#### Extrait fourni
Si les accords de Doha sont appliqués, les Chinois referont le même coup qu’avec l’OMC.
L’année 2001, date d’entrée de la Chine dans l’OMC vit s’envoler les courbes des exportations chinoises, entraînant les déséquilibres que l’on sait. Il se passera la même chose si on met les produits agroalimentaires dans l’OMC. D’un coup les Chinois auront la mainmise sur les matières premières qu’ils produiront à très bas coût (ce qui, accessoirement, profitera aussi à quelques multinationales occidentales) Nos systèmes agricoles, nos agriculteurs seront détruits, y compris aux États-Unis. Mais – ce qui est encore plus grave – les pays émergents qui, comme le Maroc, n’ont pas une agriculture très forte, seront liquidés, avec tous les problèmes que cela nous posera. Voilà pourquoi il faut absolument s’opposer à Doha.

Jean-Pierre Chevènement
J’ai eu l’occasion d’intervenir sur ce sujet il y a quelques mois.
Youri Roubinski m’a demandé la parole.

Youri Roubinski
J’ai parfois l’impression de me retrouver dans une machine à remonter le temps : il y a trente-cinq ans, Pierre Mendès-France, accompagné de son fils, a fait un voyage à Moscou. J’étais alors à la tête d’un département de l’Institut d’économie mondiale. Nous l’avons invité.

Deux événements majeurs venaient de se produire : l’effondrement de Bretton Woods et deux ans plus tard, le premier choc pétrolier qui déclencha les fluctuations des matières premières. Dans un cours magistral il exposa un projet mirobolant : transformer le cours des matières premières en gage de la monnaie internationale future et faire d’une pierre trois coups : protéger les pays en voie de développement, gérer la masse monétaire et garantir un nouveau système monétaire international ! Ce système, étant gagé sur des prix, pourrait se stabiliser sur le prix de produits dont la consommation serait, non pas déterminée à l’avance, mais au moins prévisible. Dans ces conditions, le tableau était effectivement très séduisant. Je me souviens très bien du « Non ! » de mon collègue qui, lui, voyait l’avenir du système monétaire international en trois zones : zone dollar, zone Deutsche Mark et zone yen. Il prétendait que le monde allait réguler ses échanges autour de ces trois zones.
########
**Action requise 1**
Répondez à ces questions à l'aide de l'extrait fourni.
(a) En quelle année la Chine est-elle entrée dans l'OMC ?
(b) Quel pays sert d'exemple de pays émergent dont l'agriculture n'est pas très forte ?
(c) Selon le collègue de Youri Roubinski, autour de quelles trois zones le monde allait-il réguler ses échanges ?
**Action requise 2**
Rédigez la suite de l'extrait fourni en reprenant après sa dernière phrase.
#### Données fournies
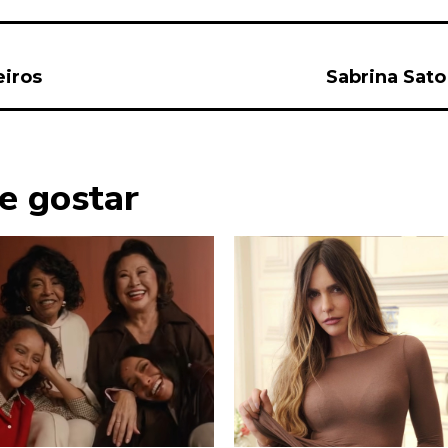
eiros
Sabrina Sat
e gostar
########
**Résultat obtenu 1**
(a) En 2001.
(b) Le Maroc.
(c) La zone dollar, la zone Deutsche Mark et la zone yen.

**Résultat obtenu 2**
Que voyons-nous aujourd’hui ? Il y a toujours le dollar, il y a le yen, il y a l’euro (substitut du mark) et, du côté matières premières, comme du côté monétaire, le désordre s’est aggravé. Le lien proposé par Mendès-France n’a pas été expérimenté. On ne l’a jamais effleuré aujourd’hui. En fait, on a beaucoup parlé de la monnaie, beaucoup moins de matières premières.

Si j’ai pris la parole c’est parce que la Russie d’aujourd’hui peut être considérée comme un pays émergent. Encore y a-t-il émergent et émergent ! Si la Chine exporte des produits de haute technologie grâce à la technique et aux capitaux importés, la Russie n’est pas loin, par la structure de ses échanges extérieurs, du Nigéria.

Donc, après les fluctuations des prix des matières premières, notamment énergétiques, on constate la position exorbitante du dollar [vous vous souvenez de la formule célèbre d’un ministre des Finances des Etats-Unis : « le dollar, c’est notre monnaie mais c’est votre problème »]. Non seulement la moitié des échanges mondiaux se font en dollars mais 75% sinon 80% des échanges d’énergie se font en dollars ! Le cas des autres matières premières est le problème du round de Doha.

Imaginons – cela relève du fantasme – que les transactions pour l’énergie ne se fassent plus en dollars. La situation mondiale du dollar et le problème monétaire international changeraient de donne automatiquement. Je ne suis pas de ceux qui proposent cette solution mais le fait est qu’on y pense de plus en plus, notamment ceux qui consomment ou exportent l’énergie : en premier lieu la Chine, puis la Russie et les pays du Golfe. Ils y pensent tout le temps ! Les propositions de zones monétaires régionales où les transactions, notamment en énergie, se feraient en monnaie locale (il ne s’agit pas du retour au troc, Dieu nous en garde !) marqueraient peut être un pas vers une solution d’ensemble qui me rappelle un peu le raisonnement de Pierre Mendès-France.
Merci.

Jean-Pierre Chevènement
Merci, Monsieur Roubinski, pour ces observations tout à fait stimulantes.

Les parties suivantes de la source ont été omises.